A iniciativa do “Plebiscito Popular por uma constituinte exclusiva e soberana do sistema político”, realizado de 1º a 7 de setembro de 2014, juntamente com a 20ª edição do Grito dos Excluídos e a 27ª Romaria dos Trabalhadores, coloca o dedo numa chaga histórica e estrutural da administração pública brasileira. Embora antiga, com mais de 5 séculos, a ferida jamais cicatrizou. Tanto nos tempos da Colônia e do Império quanto durante a República Federativa, tal ferida caracteriza-se por três fatores entrelaçados e complementares.
O primeiro é de natureza predominantemente econômica. Estudiosos da envergadura de Celso Furtado, Caio Prado Junior e Florestan Fernandes, entre outros, jamais se cansaram de alertar para as distorções da economia brasileira. Ao longo dos séculos, ela se manteve voltada para os interesses dos países centrais (sobretudo Inglaterra e depois Estados Unidos) e de costas para as necessidades básicas da população mais carente do próprio país. Tanto é verdade que onde o solo se revelou mais rico, os habitantes em geral se tornaram mais pobres. A política econômica (se é que podemos falar de “política econômica”) tratava, no fundo, de explorar ao máximo os recursos naturais e o trabalho humano, para em seguida abandonar a região e o povo à própria sorte.
Prova disso são os chamados ciclos econômicos estudados nas escolas – pau-brasil, açucar, algodão, cacau, minerais, café, entre outros. Citemos apenas dois exemplos: de um lado, o Vale do Jequitinhonha, no norte-nordeste de Minas Gerais, após o ciclo do ouro e do diariamente; de outro lado, a região amazônica e sua população ribeirinha, após o ciclo da borracha. À riqueza e ao trabalho, ao esplendor e à exportação – emblematicamente simbolizados no teatro de Manaus – sobrevêm o abandono e a pobreza, a miséria e a fuga em massa para os centros urbanos. Sem falar do desemprego e da fome!
O segundo fator tem a ver mais diretamente com a prática política em todo território nacional. A noção de “patrimonialismo”, herdada da Península ibérica e tão bem desenvolvido pela obra de Raymundo Faoro, constuti não somente uma chave para entender a trajetória da administração pública brasileira, mas também um conceito científico para analisar a prática atual do sistema em vigor. Boa parte do trabalho dos três poderes (executivo, judiciário e legislativo) parece concentrado no esforço de manter os privilégios das classes dominantes como “direitos adquiridos”, ao mesmo tempo que as concessões às classes trabalhadoras são vistas tão somente como “favores eventuais”.

— TRECHOS DOS REGISTROS —
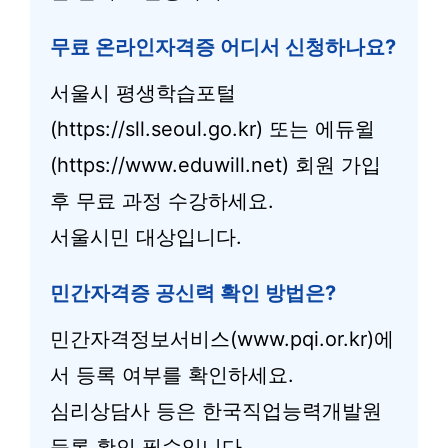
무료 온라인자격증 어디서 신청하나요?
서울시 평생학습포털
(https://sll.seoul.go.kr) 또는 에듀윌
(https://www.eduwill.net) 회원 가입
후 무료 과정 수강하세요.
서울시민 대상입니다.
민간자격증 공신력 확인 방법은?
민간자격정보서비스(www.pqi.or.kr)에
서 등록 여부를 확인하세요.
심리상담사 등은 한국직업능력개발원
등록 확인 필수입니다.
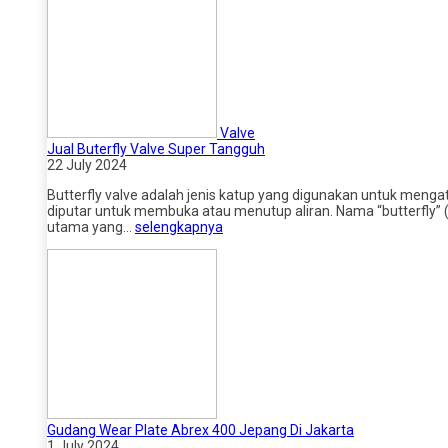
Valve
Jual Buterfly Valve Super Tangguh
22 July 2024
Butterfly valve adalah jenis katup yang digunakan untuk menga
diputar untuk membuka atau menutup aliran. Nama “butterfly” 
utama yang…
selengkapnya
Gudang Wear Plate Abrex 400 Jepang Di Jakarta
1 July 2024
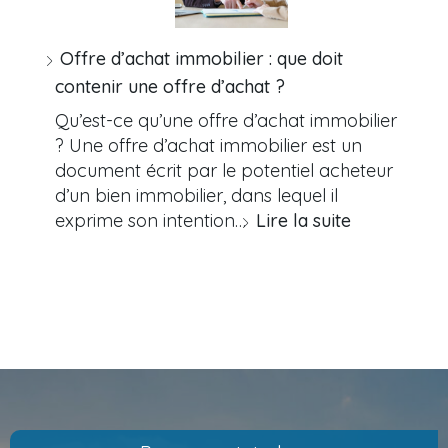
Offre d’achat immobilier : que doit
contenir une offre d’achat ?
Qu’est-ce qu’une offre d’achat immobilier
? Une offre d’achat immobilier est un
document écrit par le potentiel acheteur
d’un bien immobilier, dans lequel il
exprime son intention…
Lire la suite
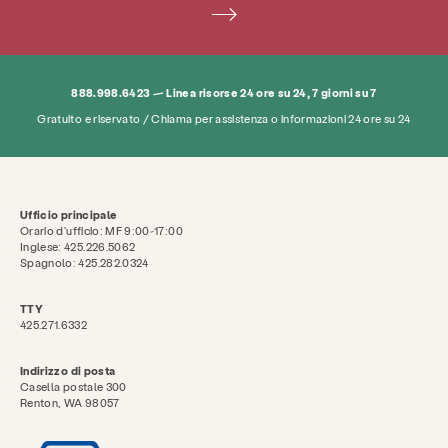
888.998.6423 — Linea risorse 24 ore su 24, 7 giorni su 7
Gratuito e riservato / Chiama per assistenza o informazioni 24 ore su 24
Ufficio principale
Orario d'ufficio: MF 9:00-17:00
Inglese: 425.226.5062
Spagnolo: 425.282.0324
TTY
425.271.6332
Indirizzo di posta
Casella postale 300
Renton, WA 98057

— ATIVIDADE A —
Responda a estas perguntas sobre o texto a respeito da administração pública brasileira:
(i) Em que período foi realizado o plebiscito popular mencionado?
(ii) Para os interesses de quais países centrais a economia brasileira se manteve voltada?
(iii) Pela obra de quem foi desenvolvida a noção de "patrimonialismo"?
— ATIVIDADE B —
Transcreva, sem nenhuma alteração, tudo o que vai nos registros desde a linha que contém "888.998.6423 — Linea" até o fim dos registros, incluindo as duas extremidades.
O texto e os registros não têm nenhuma relação entre si.

— RESPOSTA ESCRITA A —
(i) De 1º a 7 de setembro de 2014.
(ii) Sobretudo a Inglaterra e, depois, os Estados Unidos.
(iii) Pela obra de Raymundo Faoro.

— RESPOSTA ESCRITA B —
888.998.6423 — Linea risorse 24 ore su 24, 7 giorni su 7
Gratuito e riservato / Chiama per assistenza o informazioni 24 ore su 24
Ufficio principale
Orario d'ufficio: MF 9:00-17:00
Inglese: 425.226.5062
Spagnolo: 425.282.0324
TTY
425.271.6332
Indirizzo di posta
Casella postale 300
Renton, WA 98057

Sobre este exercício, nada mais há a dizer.